## Problem statement:
Count every line below that holds the word "Left", and give the number with no other words.

## Supplied records:
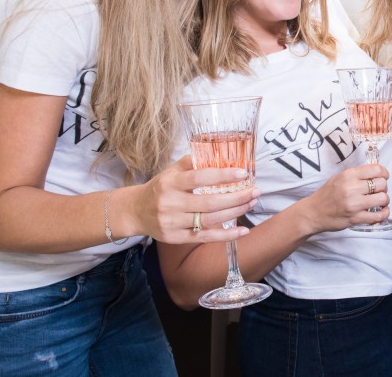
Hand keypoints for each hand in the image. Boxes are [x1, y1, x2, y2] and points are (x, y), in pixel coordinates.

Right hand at [132, 155, 259, 243]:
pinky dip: (226, 235)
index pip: (199, 178)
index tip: (243, 174)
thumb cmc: (160, 187)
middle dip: (237, 197)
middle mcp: (170, 204)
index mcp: (170, 183)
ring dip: (235, 212)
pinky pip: (205, 237)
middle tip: (255, 191)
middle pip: (209, 202)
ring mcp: (173, 223)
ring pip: (210, 220)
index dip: (222, 175)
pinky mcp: (176, 238)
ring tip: (251, 203)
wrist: (136, 211)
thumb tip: (218, 154)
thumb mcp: (171, 171)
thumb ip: (192, 163)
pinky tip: (243, 230)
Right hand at [303, 163, 391, 231]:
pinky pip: (379, 216)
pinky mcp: (355, 218)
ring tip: (379, 202)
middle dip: (384, 188)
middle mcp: (351, 188)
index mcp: (348, 175)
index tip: (384, 177)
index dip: (384, 173)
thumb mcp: (339, 178)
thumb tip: (376, 173)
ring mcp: (354, 204)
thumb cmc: (326, 195)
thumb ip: (356, 175)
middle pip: (382, 184)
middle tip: (379, 191)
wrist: (313, 213)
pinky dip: (384, 214)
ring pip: (383, 199)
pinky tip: (382, 212)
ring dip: (384, 201)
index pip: (376, 169)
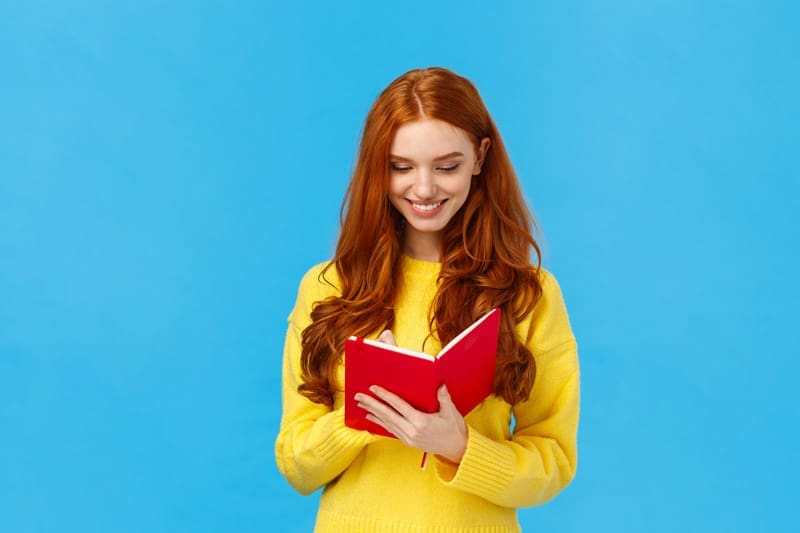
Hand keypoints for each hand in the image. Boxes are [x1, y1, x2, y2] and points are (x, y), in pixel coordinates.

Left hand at [355, 330, 467, 462]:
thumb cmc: (455, 429)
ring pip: (386, 423)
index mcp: (421, 422)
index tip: (373, 388)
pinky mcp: (407, 441)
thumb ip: (443, 397)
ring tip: (360, 404)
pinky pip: (390, 430)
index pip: (399, 406)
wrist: (457, 450)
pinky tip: (371, 418)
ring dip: (372, 413)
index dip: (385, 396)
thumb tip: (438, 384)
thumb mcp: (451, 411)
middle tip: (358, 396)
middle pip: (387, 415)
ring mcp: (408, 438)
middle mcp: (412, 431)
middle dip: (372, 404)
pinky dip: (379, 423)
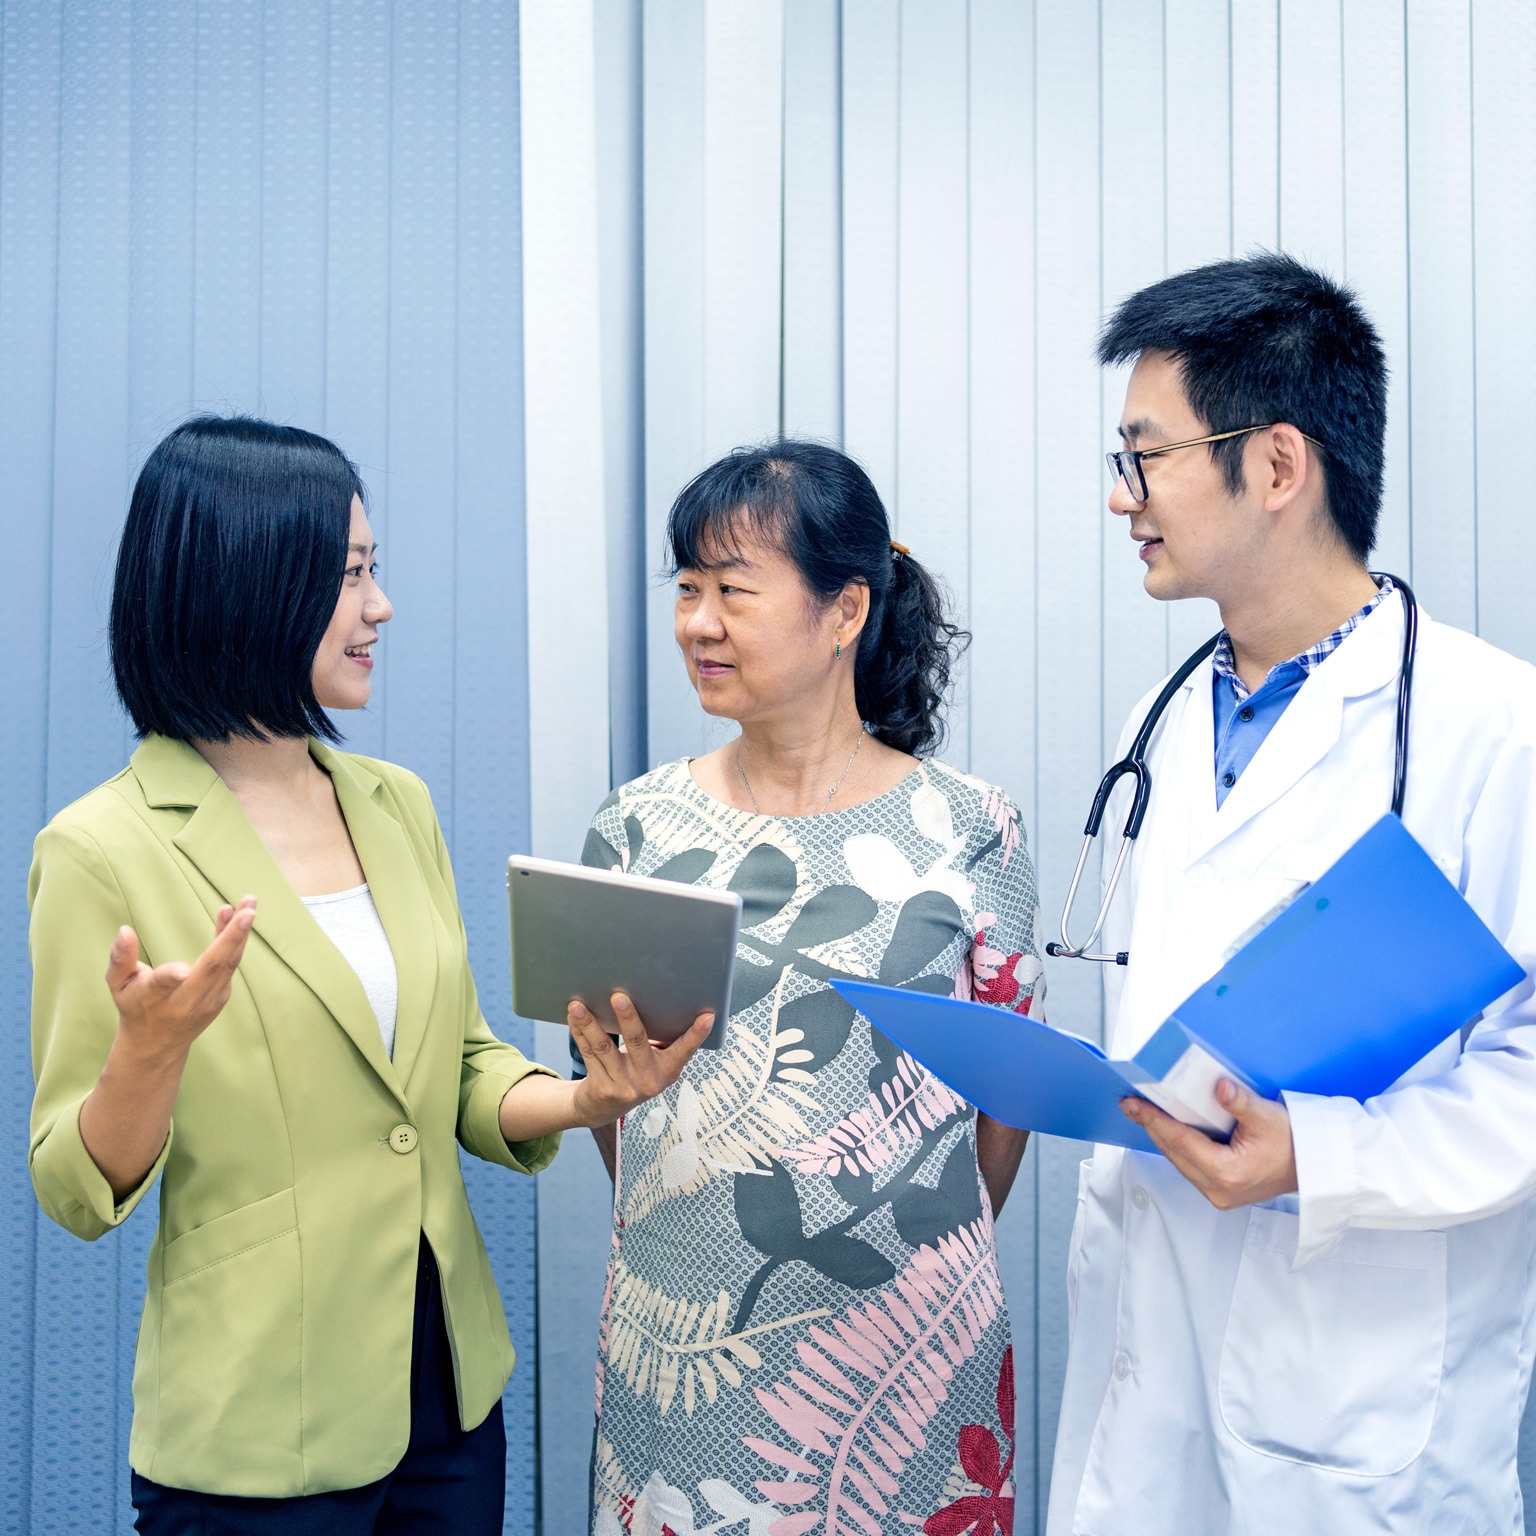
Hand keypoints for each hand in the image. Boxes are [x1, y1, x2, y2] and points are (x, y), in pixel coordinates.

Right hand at [107, 896, 256, 1060]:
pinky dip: (236, 940)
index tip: (183, 968)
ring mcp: (207, 1002)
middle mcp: (184, 1001)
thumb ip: (120, 958)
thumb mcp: (118, 984)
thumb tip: (124, 931)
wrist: (157, 1045)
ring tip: (249, 902)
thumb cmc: (134, 1006)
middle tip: (248, 912)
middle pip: (212, 969)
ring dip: (241, 933)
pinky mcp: (220, 998)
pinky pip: (230, 965)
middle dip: (231, 939)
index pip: (162, 986)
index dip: (170, 976)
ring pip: (228, 965)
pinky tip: (238, 916)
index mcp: (153, 997)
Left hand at [567, 992, 713, 1127]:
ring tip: (578, 1005)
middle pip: (637, 1042)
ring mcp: (624, 1087)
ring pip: (604, 1047)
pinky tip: (573, 1016)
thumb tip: (655, 998)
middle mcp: (648, 1081)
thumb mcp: (652, 1063)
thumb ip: (658, 1041)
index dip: (697, 1034)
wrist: (602, 1108)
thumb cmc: (633, 1073)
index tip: (708, 1016)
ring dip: (590, 1023)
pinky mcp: (601, 1089)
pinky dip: (580, 1032)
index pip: (685, 1050)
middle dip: (627, 1017)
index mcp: (668, 1071)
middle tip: (619, 996)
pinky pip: (589, 1054)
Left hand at [1120, 1077, 1297, 1209]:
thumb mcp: (1268, 1117)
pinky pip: (1189, 1165)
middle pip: (1173, 1152)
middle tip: (1131, 1103)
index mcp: (1227, 1173)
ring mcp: (1218, 1194)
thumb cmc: (1295, 1144)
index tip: (1132, 1105)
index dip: (1153, 1120)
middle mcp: (1218, 1189)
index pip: (1180, 1141)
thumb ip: (1240, 1102)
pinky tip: (1169, 1128)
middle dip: (1152, 1126)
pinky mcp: (1220, 1191)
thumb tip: (1220, 1087)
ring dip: (1162, 1136)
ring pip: (1178, 1160)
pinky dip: (1177, 1146)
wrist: (1313, 1167)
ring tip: (1145, 1112)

## Written reply:
3